Daha sonra dünyada Amerika’nın dostlarına söz verdiği bölüme geçti.
"Çünkü bu savaş sadece bize zarar vermiyor. Dostlarımıza da zarar veriyor. İsrail’e, Ürdün’e zarar veriyor."
Burada Türkiye’nin adını telaffuz etmiyor. Ancak konuşmadan sonra yanına gidip bir süre sohbet ettim. Orada savaştan zarar gören ülkeler arasında Türkiye’nin de bulunduğunu söyledi.
Şöyle devam etti:
"2000 yılında bütün Latin Amerika pozitif düşünüyordu. Şimdi ne oldu da bambaşka bir yere gitti. Biz dünyayı kaybettik. Şimdi bu toplumları yeniden kazanma zamanı geldi. Başkan olur olmaz, şahsen dünyayı gezeceğim. Onlara diyeceğim ki: ’Kovboy diplomasisi dönemi bitti.’ Kırılmış, dökülmüş bütün parçaları yeniden bir araya getireceğiz. Amerika tekrar eski Amerika olacak."İddiaya girdim, kazanacak
Hillary ile baş başa konuşurken,
"Kırılan ülkeler arasında Türkiye de var. Türkiye’ye gelmeniz gerekecek" diyorum.
"Tabii ki geleceğim. Eşim ve ben Türkiye’yi ziyaret etmiştik. Oradan çok güzel hatıralar ve izlenimlerle ayrıldık" diyor.
ABD’de seçim kampanyası daha şimdiden hızlandı.
Bu hafta birçok derginin kapağında
Hillary Clinton var. Yapılan araştırmalarda hemen hepsi onu önde gösteriyor.
O yüzden daha şimdiden, onun ülkeyi nasıl yöneteceği bile incelenmeye başladı.
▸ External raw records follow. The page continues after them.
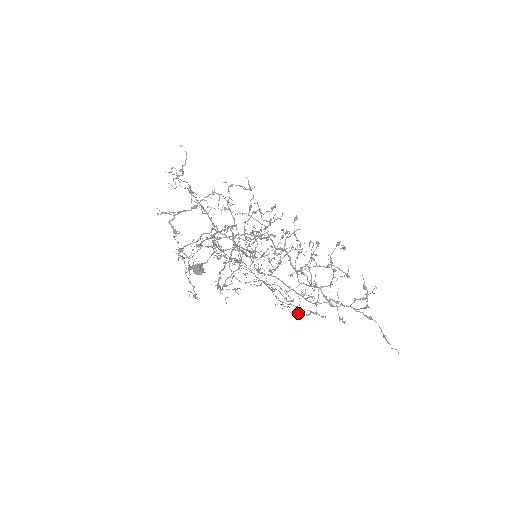
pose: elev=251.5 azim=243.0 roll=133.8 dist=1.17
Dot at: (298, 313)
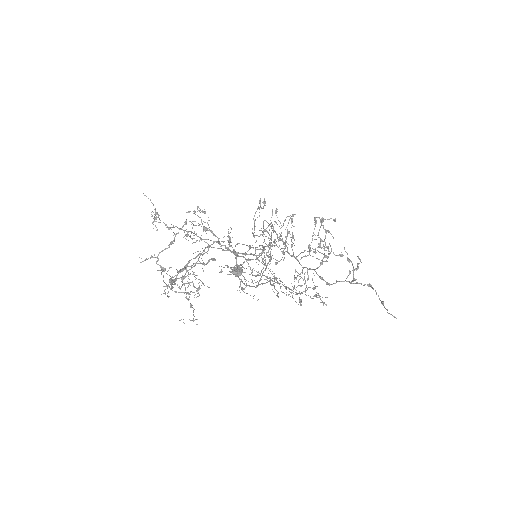
Dot at: occluded
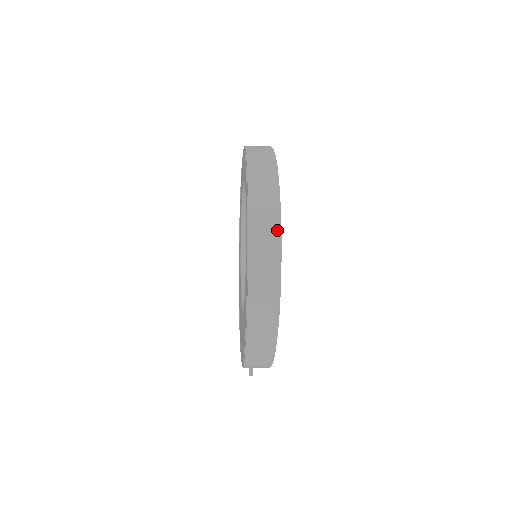
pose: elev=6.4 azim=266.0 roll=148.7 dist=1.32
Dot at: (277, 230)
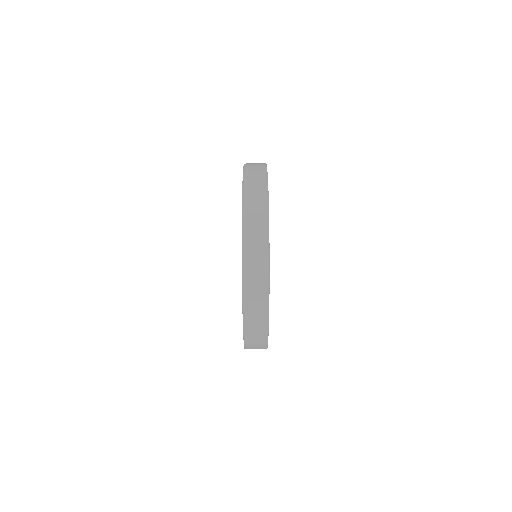
Dot at: (266, 299)
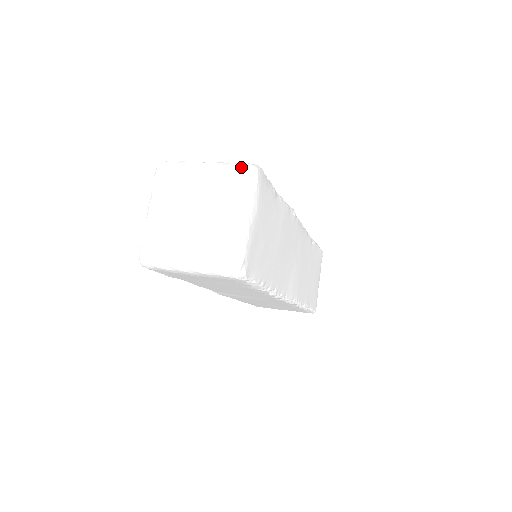
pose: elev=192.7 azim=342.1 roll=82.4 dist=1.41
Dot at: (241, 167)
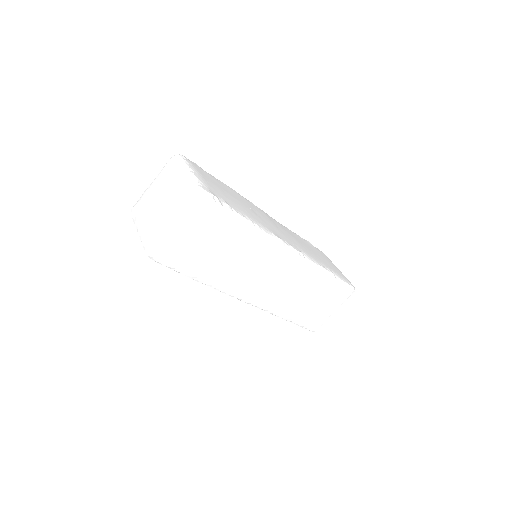
Dot at: (195, 188)
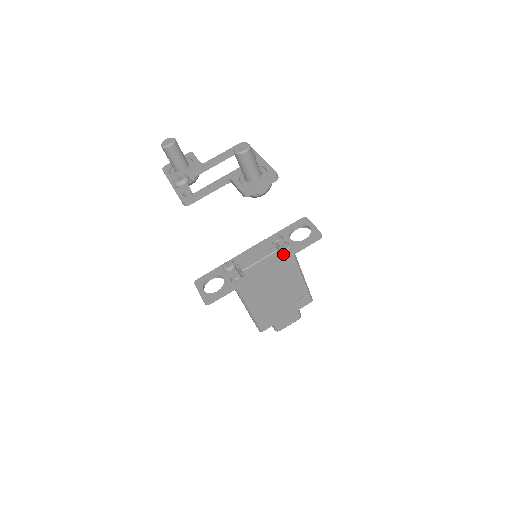
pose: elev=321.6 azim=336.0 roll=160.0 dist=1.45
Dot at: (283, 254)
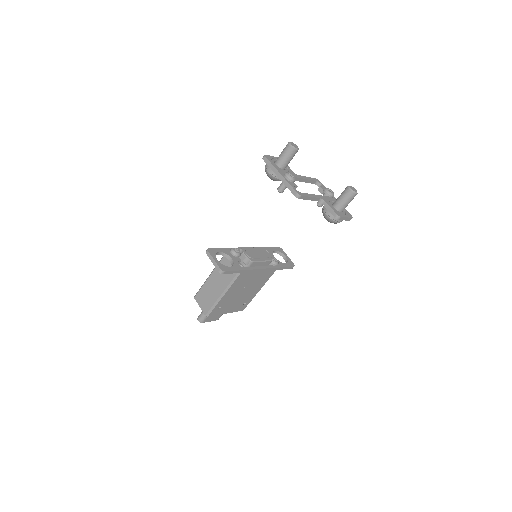
Dot at: (273, 265)
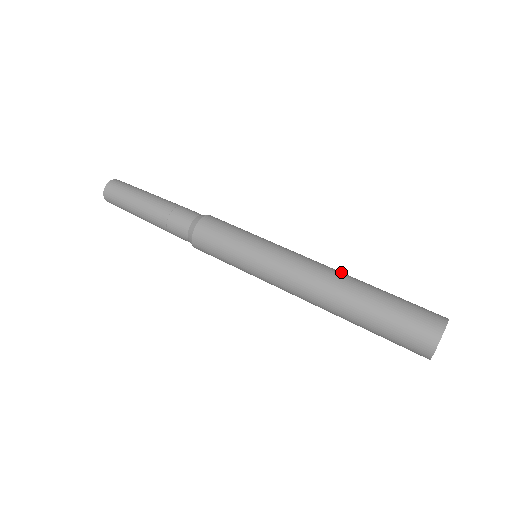
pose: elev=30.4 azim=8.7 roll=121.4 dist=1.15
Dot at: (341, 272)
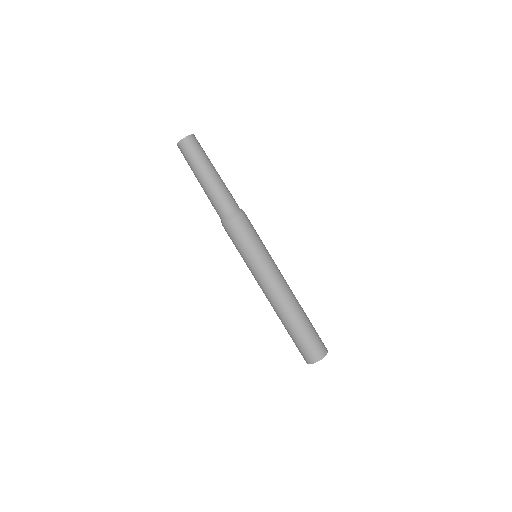
Dot at: occluded
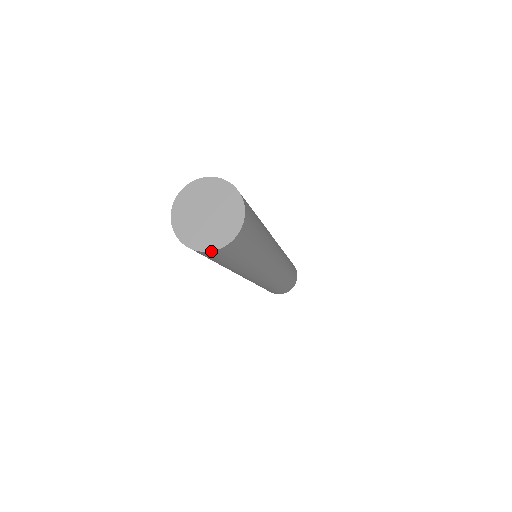
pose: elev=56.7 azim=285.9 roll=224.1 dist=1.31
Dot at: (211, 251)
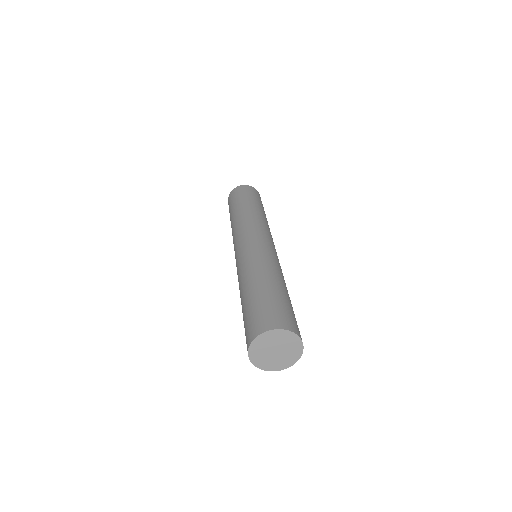
Dot at: (261, 369)
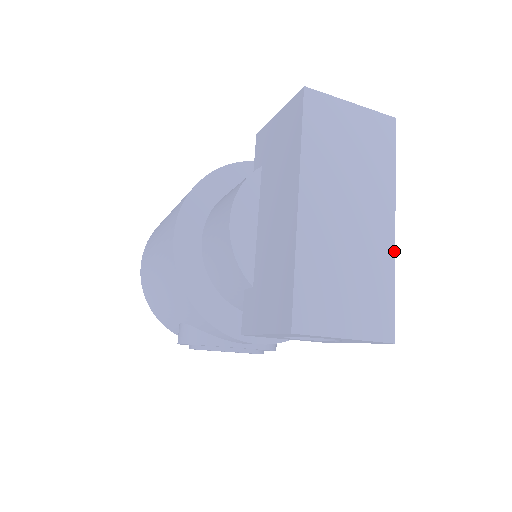
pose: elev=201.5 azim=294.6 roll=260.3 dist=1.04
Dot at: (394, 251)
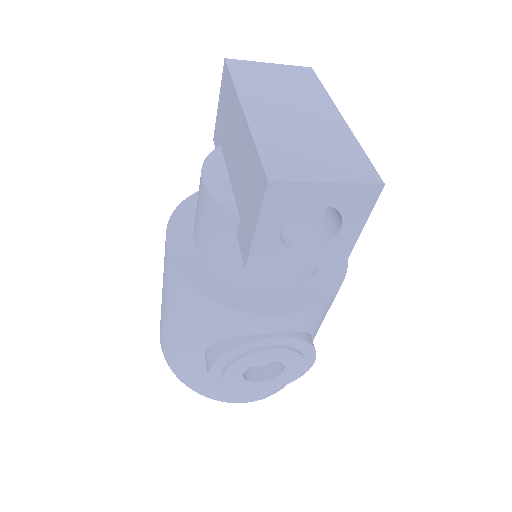
Dot at: (350, 131)
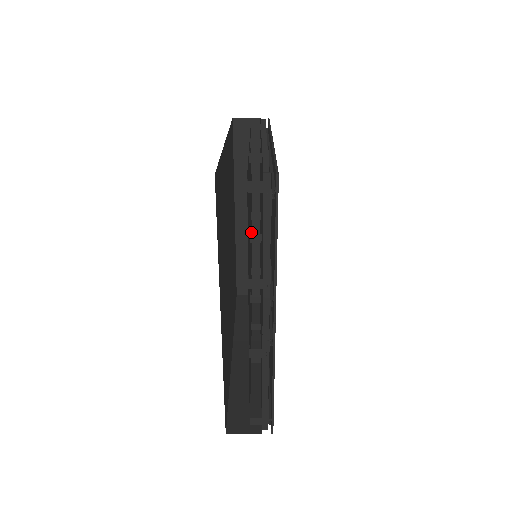
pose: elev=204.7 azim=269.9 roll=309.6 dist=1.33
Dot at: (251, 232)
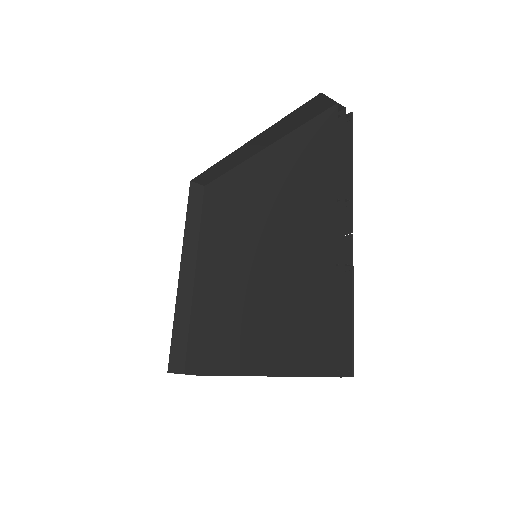
Dot at: (251, 182)
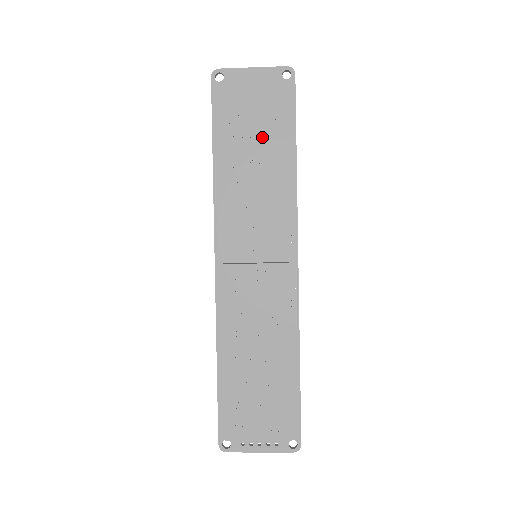
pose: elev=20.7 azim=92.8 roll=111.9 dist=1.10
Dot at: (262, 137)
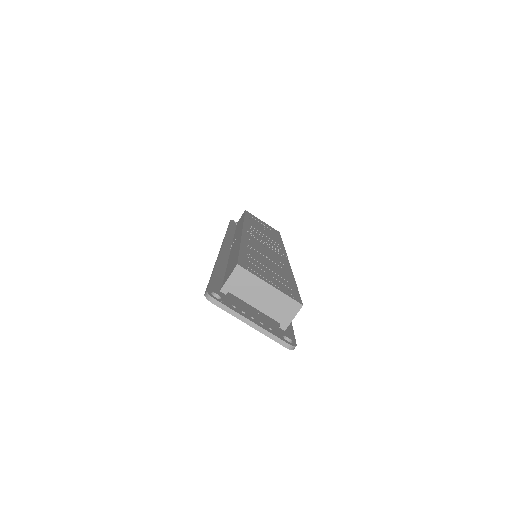
Dot at: (268, 230)
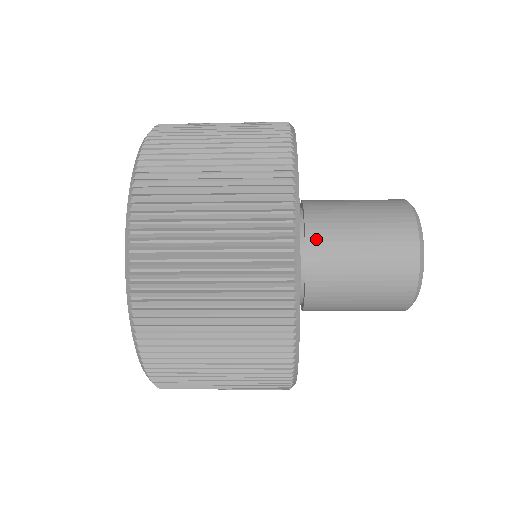
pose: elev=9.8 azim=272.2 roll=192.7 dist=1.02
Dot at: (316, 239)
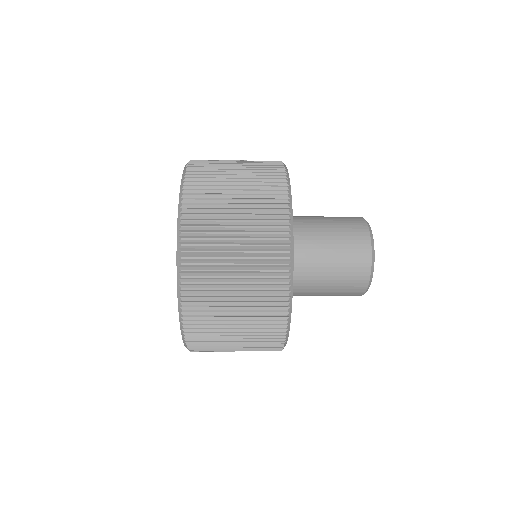
Dot at: (298, 220)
Ben de dünyaca tanınmış bir Türk işadamı ile iddiaya girdim.
O, Demokrat Parti adayının
Obama olacağını söylüyor.
Bense Hillary’nin kazanacağına inanıyorum.
İddianın ödülü de Paris’te bir Michelin yıldızlı bir restoranda yemek.
Galiba iddiayı ben kazanacağım.
95’imdeyim kadın başkan istiyorum
AMERİKA’yı bir baştan ötekine geziyorum. Kadınlar çocuklarını alıp bana getiriyorlar. Sonra onlara dönüp,
"Bak tatlım, Bayan Clinton bu ülkenin başkanı olacak. Bir insan çok isterse istediğini olabilir" diyorlar.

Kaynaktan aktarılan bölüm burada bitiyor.